Was it Daniel, was it me, was it the oven, was it the ingredients, was it the phase of the moon? So many questions, but so few answers to why Daniel Boulud’s Trao-Mad Cookies from the Café Boulud Cookbook turned out as they did.
If I were philosophical about the result, I would say, “And that’s how the cookie crumbles.” But I cannot be when I am mad as hell and wanting to do something about it. When the first batch ended up like toasted panko crumbs, I decided to try, try, and try again, but sadly to no avail. Each time I ended up with a buttery, tasty mound of crumbled “cookies.” Small wonder, I guess, that the recipe includes the word “mad” as that is exactly the emotion I felt each time I removed the baking sheet from the oven.

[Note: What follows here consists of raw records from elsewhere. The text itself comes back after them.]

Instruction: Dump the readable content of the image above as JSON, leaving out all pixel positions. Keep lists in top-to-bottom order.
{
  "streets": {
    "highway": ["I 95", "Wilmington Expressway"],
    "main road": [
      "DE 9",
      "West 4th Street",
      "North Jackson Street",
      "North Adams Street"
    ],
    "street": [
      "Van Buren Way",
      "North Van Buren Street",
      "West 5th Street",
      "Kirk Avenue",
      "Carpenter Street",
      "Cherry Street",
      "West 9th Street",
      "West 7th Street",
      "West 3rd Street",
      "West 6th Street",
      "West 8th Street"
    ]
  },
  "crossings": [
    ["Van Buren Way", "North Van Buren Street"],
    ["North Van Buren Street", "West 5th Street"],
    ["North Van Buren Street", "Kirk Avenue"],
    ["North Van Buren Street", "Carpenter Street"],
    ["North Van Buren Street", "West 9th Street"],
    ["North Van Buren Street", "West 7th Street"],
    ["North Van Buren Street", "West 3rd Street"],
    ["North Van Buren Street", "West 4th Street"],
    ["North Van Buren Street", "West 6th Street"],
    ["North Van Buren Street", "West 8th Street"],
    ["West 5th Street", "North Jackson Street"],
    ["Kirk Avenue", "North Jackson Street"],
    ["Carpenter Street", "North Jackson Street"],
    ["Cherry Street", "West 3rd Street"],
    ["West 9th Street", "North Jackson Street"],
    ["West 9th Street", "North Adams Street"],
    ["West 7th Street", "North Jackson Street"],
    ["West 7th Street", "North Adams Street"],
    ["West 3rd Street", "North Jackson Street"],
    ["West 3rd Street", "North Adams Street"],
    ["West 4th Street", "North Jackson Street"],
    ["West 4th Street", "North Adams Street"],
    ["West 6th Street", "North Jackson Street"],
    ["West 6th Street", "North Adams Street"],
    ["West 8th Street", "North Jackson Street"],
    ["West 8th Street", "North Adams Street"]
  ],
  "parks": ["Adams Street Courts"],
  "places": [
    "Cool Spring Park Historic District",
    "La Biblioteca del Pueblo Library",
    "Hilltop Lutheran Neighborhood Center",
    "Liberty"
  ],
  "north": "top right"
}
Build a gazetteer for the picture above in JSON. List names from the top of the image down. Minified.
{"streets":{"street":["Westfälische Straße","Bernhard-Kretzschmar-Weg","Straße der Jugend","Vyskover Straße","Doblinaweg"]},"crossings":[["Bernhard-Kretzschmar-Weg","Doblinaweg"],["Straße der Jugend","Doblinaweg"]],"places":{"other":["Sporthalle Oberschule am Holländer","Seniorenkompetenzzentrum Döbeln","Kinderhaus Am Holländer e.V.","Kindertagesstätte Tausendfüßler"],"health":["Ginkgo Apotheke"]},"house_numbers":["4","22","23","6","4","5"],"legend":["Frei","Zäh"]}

I am resilient, if not inordinately stubborn, so I piled the crumbled cookies in a bowl, added a dollop of the peach compote that is part of the recipe, and presented it to Sous Chef as his dessert. His look of astonishment was priceless, as they say. But being a good sport, he spooned in a mouthful, took a slug of wine to offset the tannic effect of the cookie crumbles, pronounced the peach compote delicious, and tossed the rest of the dessert into the dumpster.
One of the many great things about the Café Boulud Cookbook is the wine suggestion for each recipe. When someone said “Man cannot live on crumbs alone,” he or she must have been thinking of my dilemma. Like W.C. Fields, “I cook with wine; sometimes I even add it to the food.” So I uncorked a bottle of 2013 Château de la Roulerie Chaume Les Aunis from the Loire Valley and drowned my sorrows in this most delightful, well-balanced, light, not overly sweet dessert wine ($34.99 at Total Wine). After a few sips, all was well with the world and I was scheming about the many ways I could use the peach compote.
Let’s hope my next assignment for Weekend in a French Kitchen is a little more successful!